__EXERCISE__. Extract every line in the entries below that contains the word "Book".

__DATA FOR THIS EXERCISE__.

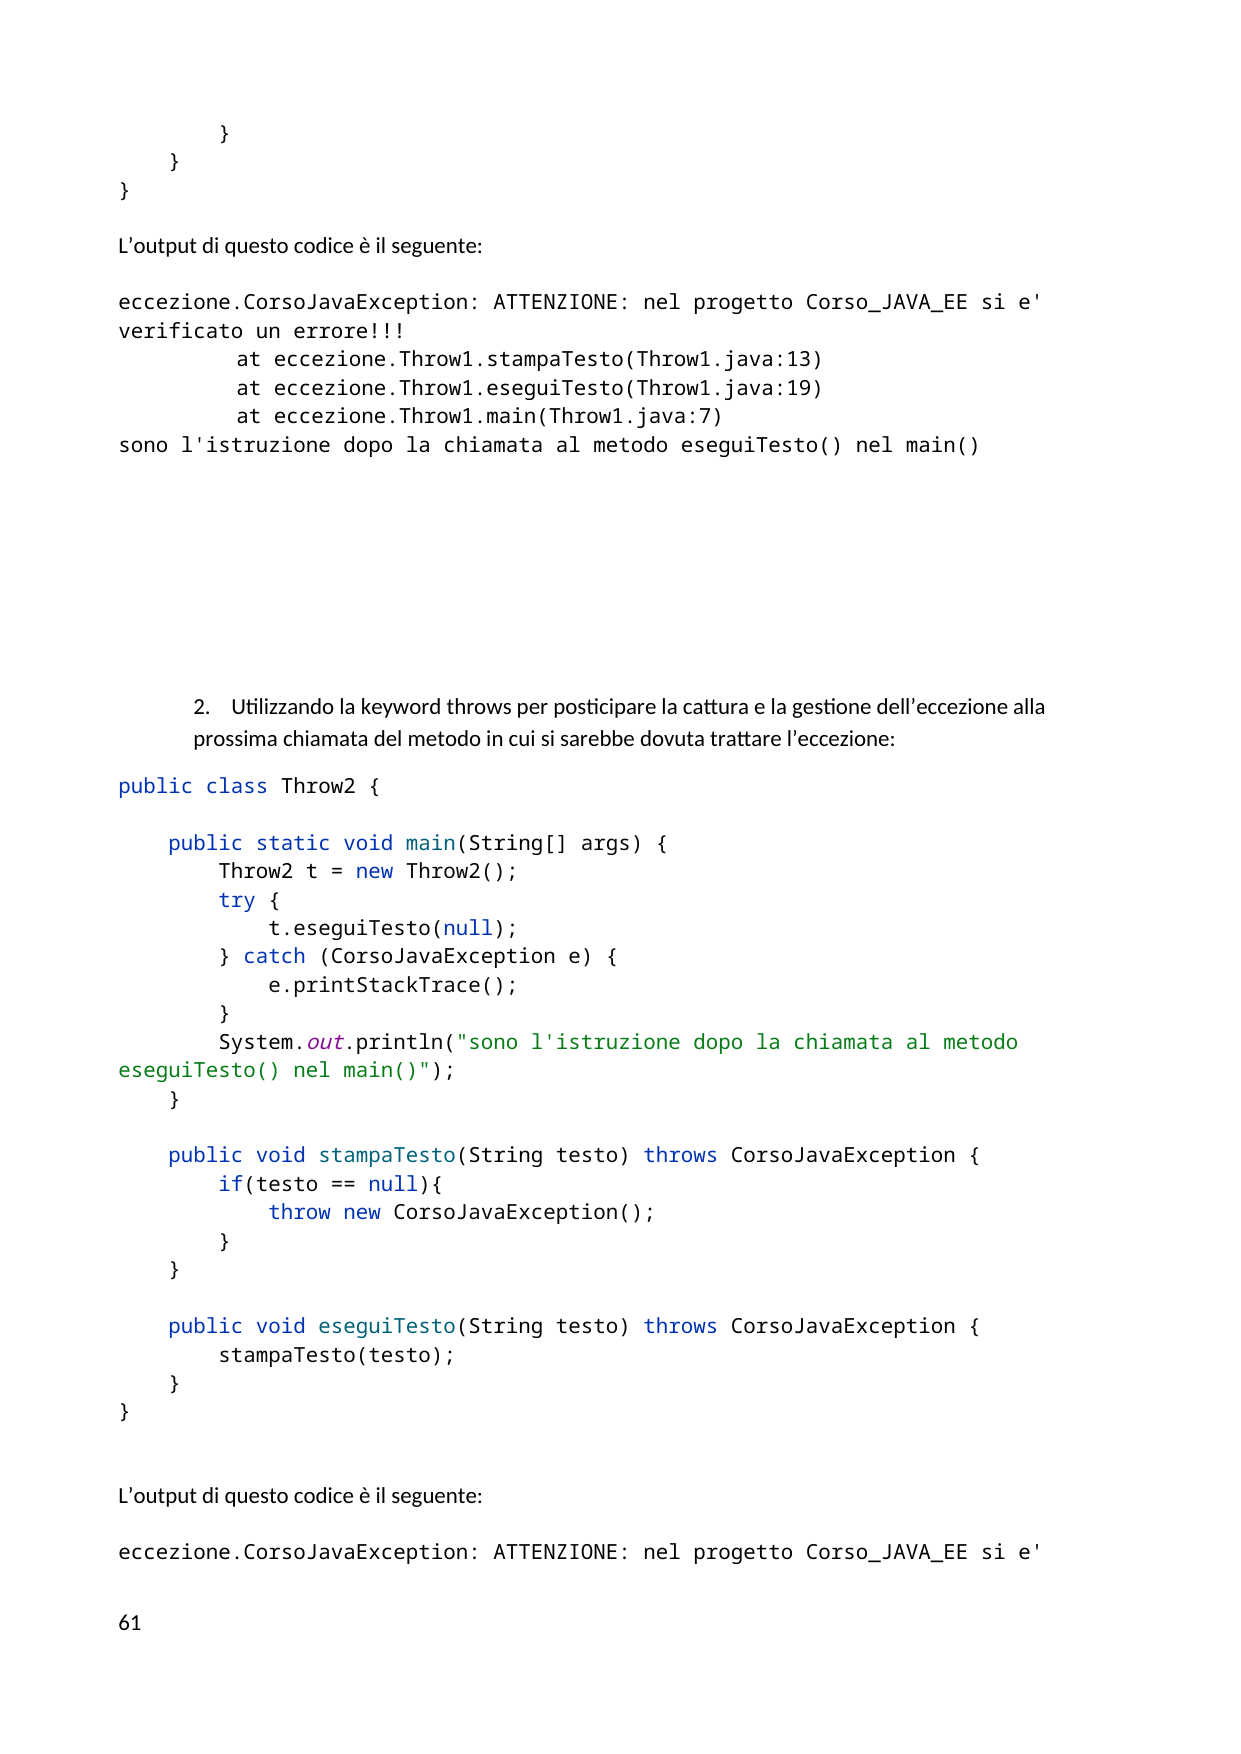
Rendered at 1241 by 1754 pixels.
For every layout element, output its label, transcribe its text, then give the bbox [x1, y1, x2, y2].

text at eccezione.Throw1.stampaTesto(Throw1.java:13) [118, 344, 1122, 373]
text L’output di questo codice è il seguente: [118, 1481, 1122, 1509]
list 2. Utilizzando la keyword throws per posticipare la cattura e la gestione dell’eccezione alla prossima chiamata del metodo in cui si sarebbe dovuta trattare l’eccezione: [156, 692, 1122, 752]
text at eccezione.Throw1.main(Throw1.java:7) [118, 401, 1122, 430]
text sono l'istruzione dopo la chiamata al metodo eseguiTesto() nel main() [118, 430, 1122, 458]
text L’output di questo codice è il seguente: [118, 231, 1122, 259]
text at eccezione.Throw1.eseguiTesto(Throw1.java:19) [118, 373, 1122, 401]
text eccezione.CorsoJavaException: ATTENZIONE: nel progetto Corso_JAVA_EE si e' [118, 1537, 1122, 1566]
text } } } [118, 118, 1122, 231]
text eccezione.CorsoJavaException: ATTENZIONE: nel progetto Corso_JAVA_EE si e' verificato un errore!!! [118, 287, 1122, 344]
text public class Throw2 { public static void main(String[] args) { Throw2 t = new Throw2(); try { t.eseguiTesto(null); } catch (CorsoJavaException e) { e.printStackTrace(); } System.out.println("sono l'istruzione dopo la chiamata al metodo eseguiTesto() nel main()"); } public void stampaTesto(String testo) throws CorsoJavaException { if(testo == null){ throw new CorsoJavaException(); } } public void eseguiTesto(String testo) throws CorsoJavaException { stampaTesto(testo); } } [118, 771, 1122, 1425]
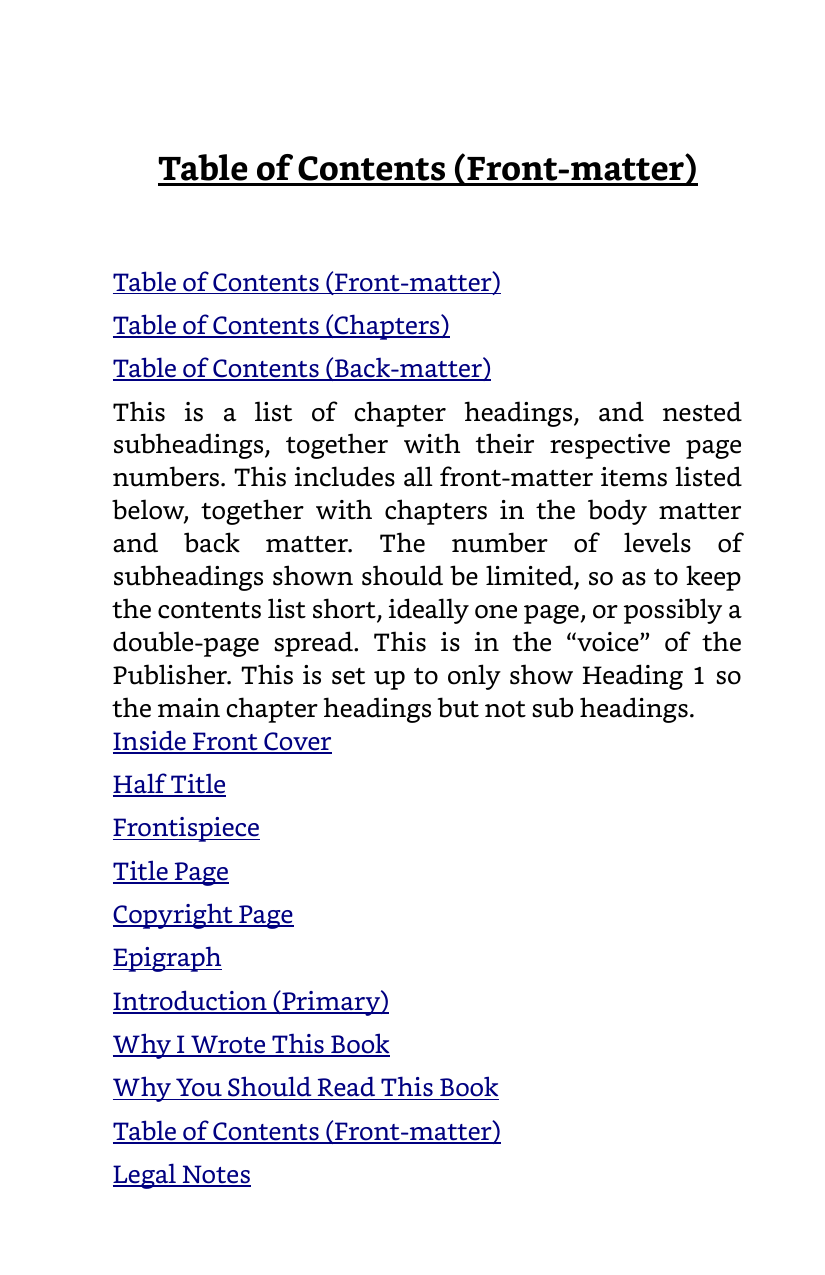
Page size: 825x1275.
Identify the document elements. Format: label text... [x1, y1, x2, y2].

subtitle Table of Contents (Front-matter) [112, 146, 742, 189]
text Copyright Page [112, 897, 742, 930]
text Introduction (Primary) [112, 984, 742, 1017]
text Epigraph [112, 940, 742, 973]
text Why You Should Read This Book [112, 1070, 742, 1103]
text Table of Contents (Front-matter) [112, 264, 742, 297]
text Frontispiece [112, 810, 742, 843]
text Legal Notes [112, 1157, 742, 1190]
text Inside Front Cover [112, 724, 742, 757]
text Table of Contents (Chapters) [112, 308, 742, 341]
text Table of Contents (Front-matter) [112, 1114, 742, 1147]
text Title Page [112, 854, 742, 887]
text Why I Wrote This Book [112, 1027, 742, 1060]
text Table of Contents (Back-matter) [112, 351, 742, 384]
text This is a list of chapter headings, and nested subheadings, together with their respective page numbers. This includes all front-matter items listed below, together with chapters in the body matter and back matter. The number of levels of subheadings shown should be limited, so as to keep the contents list short, ideally one page, or possibly a double-page spread. This is in the “voice” of the Publisher. This is set up to only show Heading 1 so the main chapter headings but not sub headings. [112, 394, 742, 724]
text Half Title [112, 767, 742, 800]
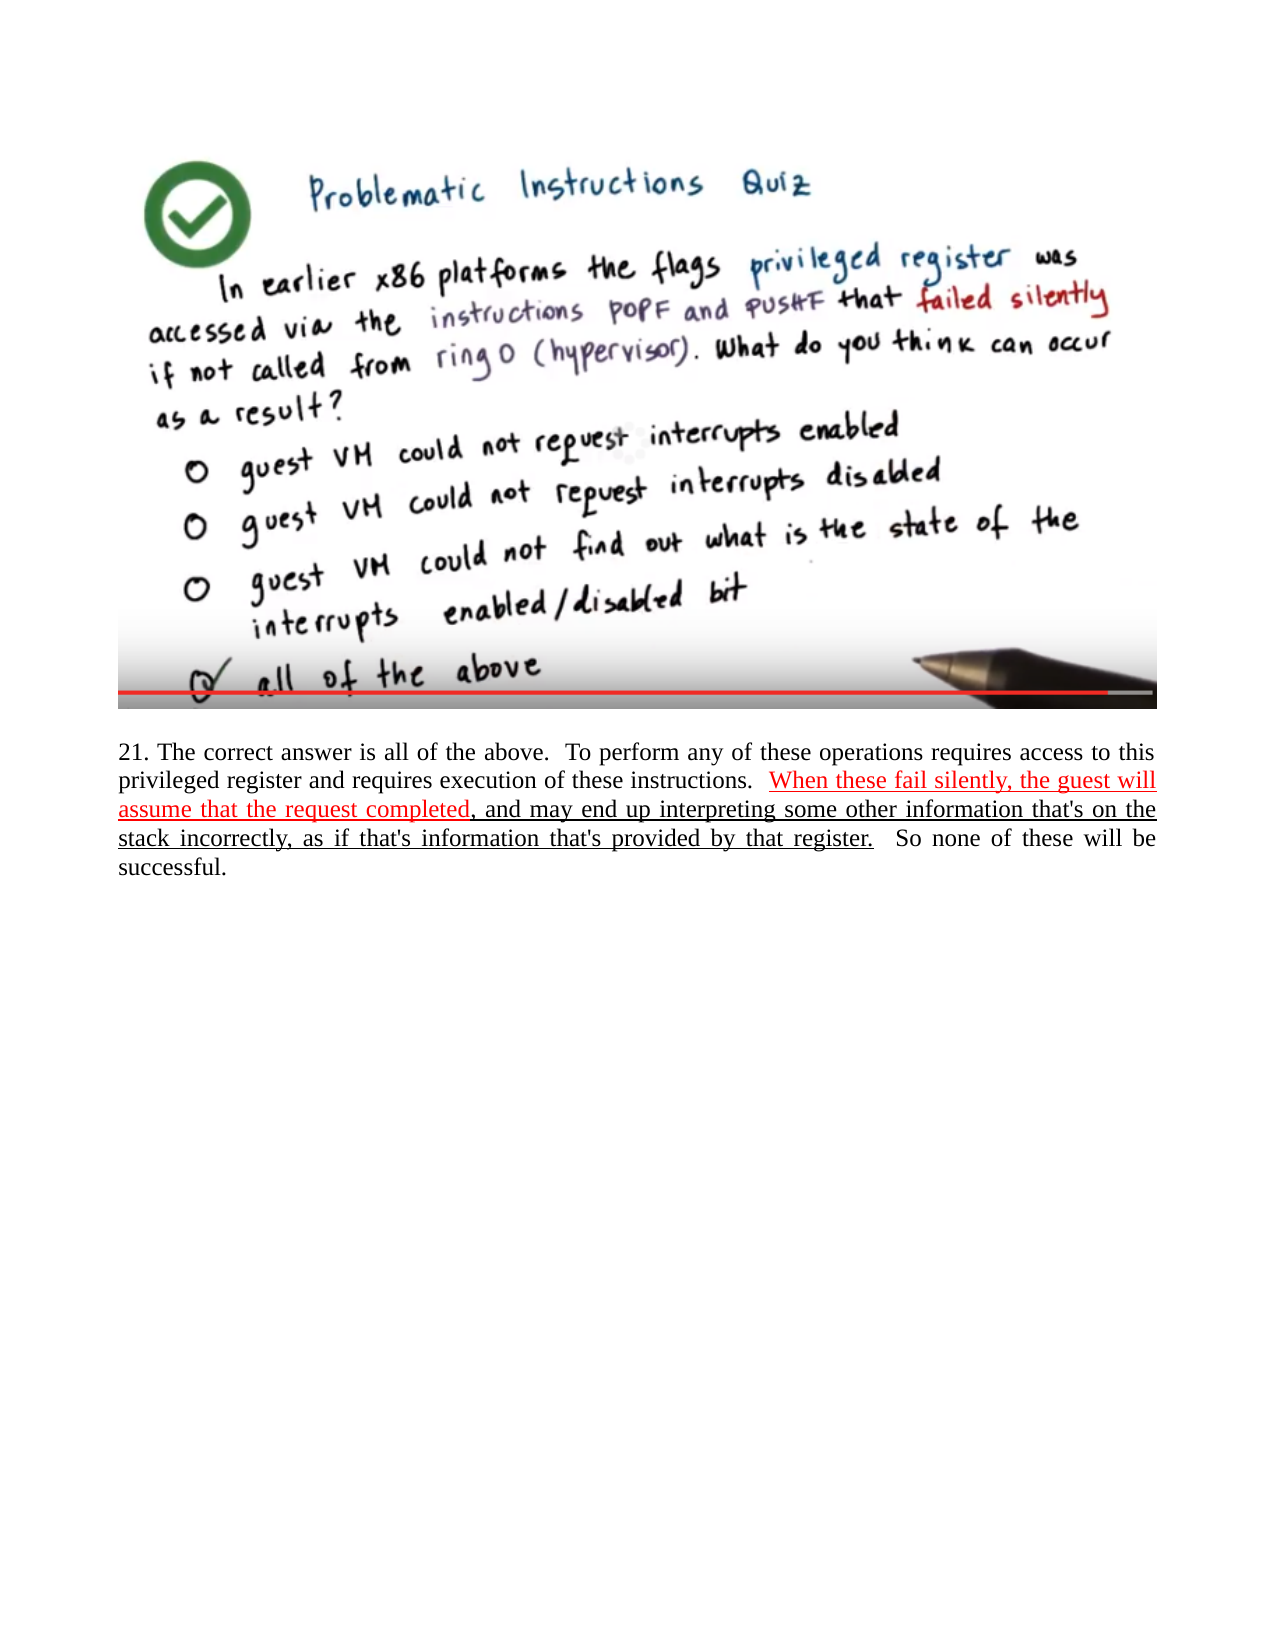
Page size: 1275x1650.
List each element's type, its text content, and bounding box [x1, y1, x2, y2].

text 21. The correct answer is all of the above. To perform any of these operations requires access to this privileged register and requires execution of these instructions. When these fail silently, the guest will assume that the request completed, and may end up interpreting some other information that's on the [118, 737, 1157, 819]
text stack incorrectly, as if that's information that's provided by that register. So none of these will be successful. [118, 821, 1157, 881]
picture [118, 146, 1157, 709]
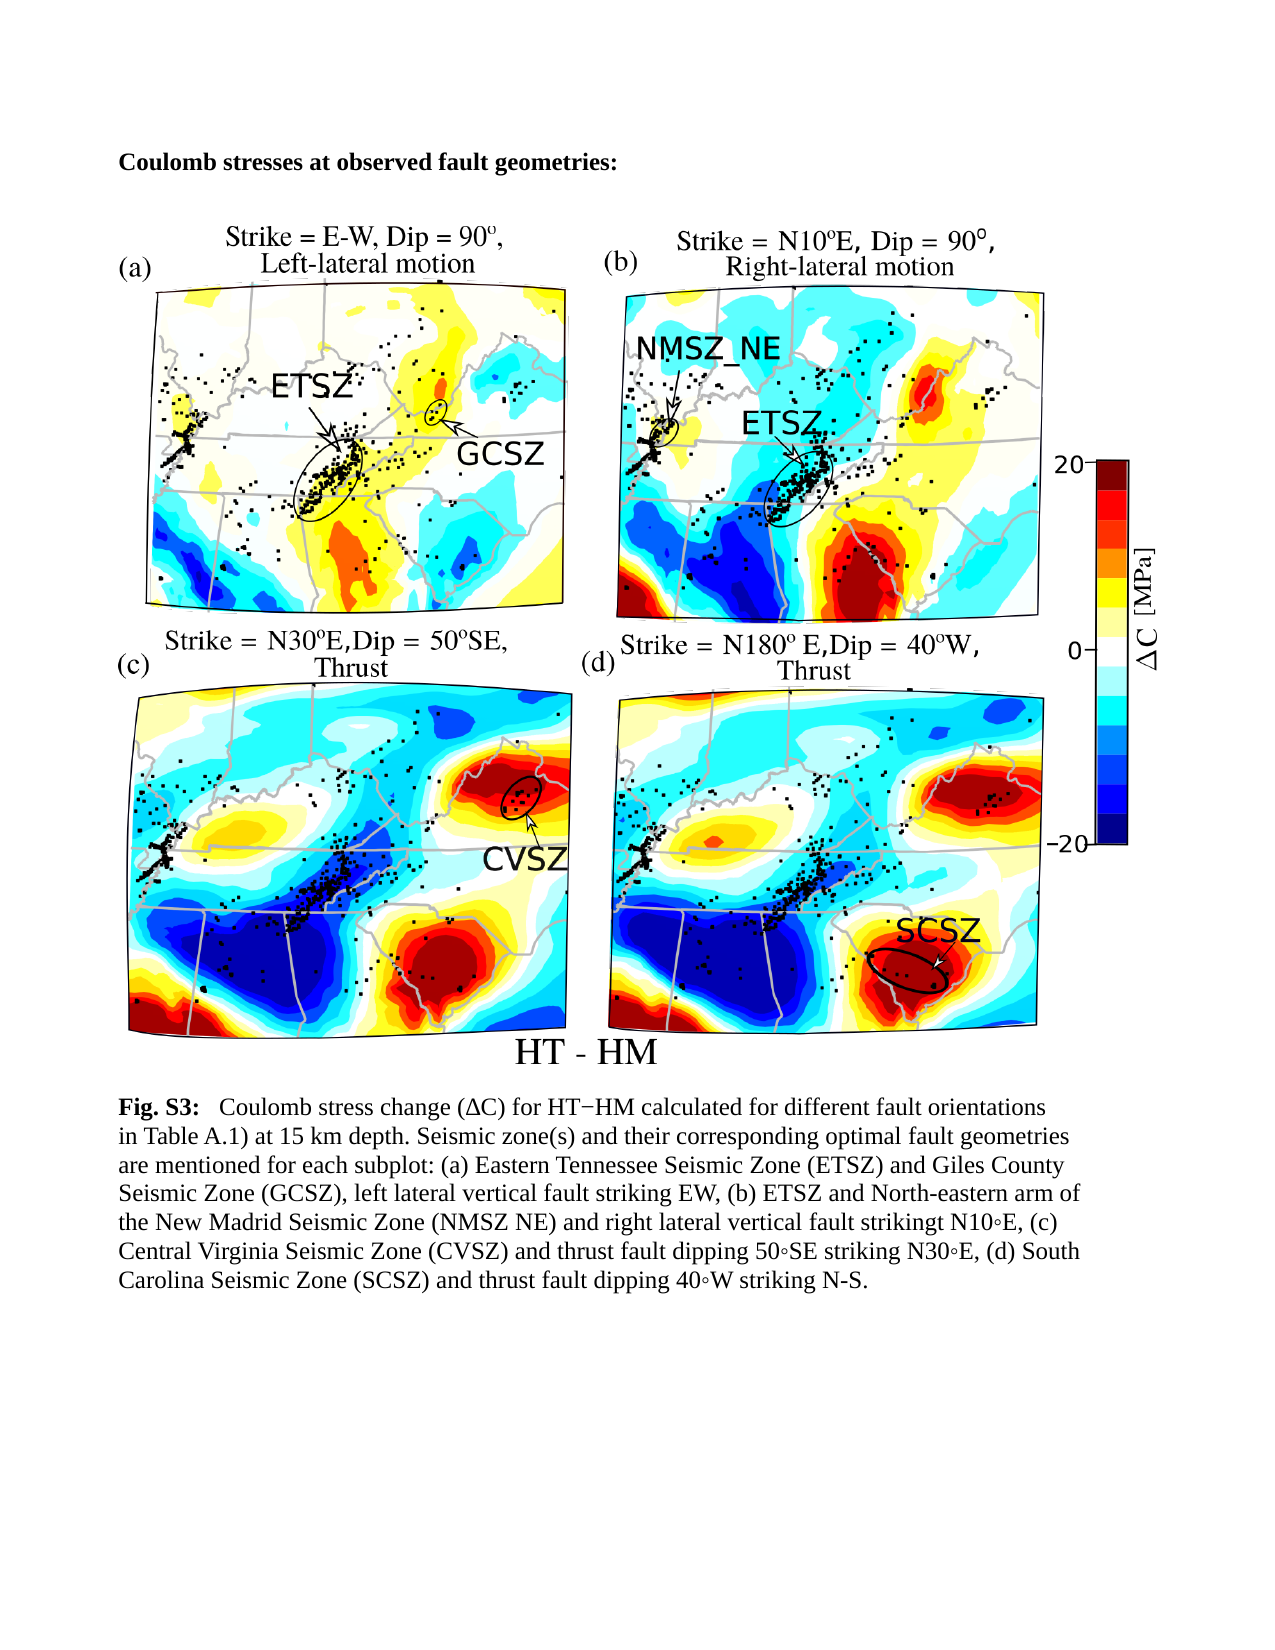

__CORRECT RESULT__.
text Why You Should Read This Book [112, 1070, 742, 1103]
text Why I Wrote This Book [112, 1027, 742, 1060]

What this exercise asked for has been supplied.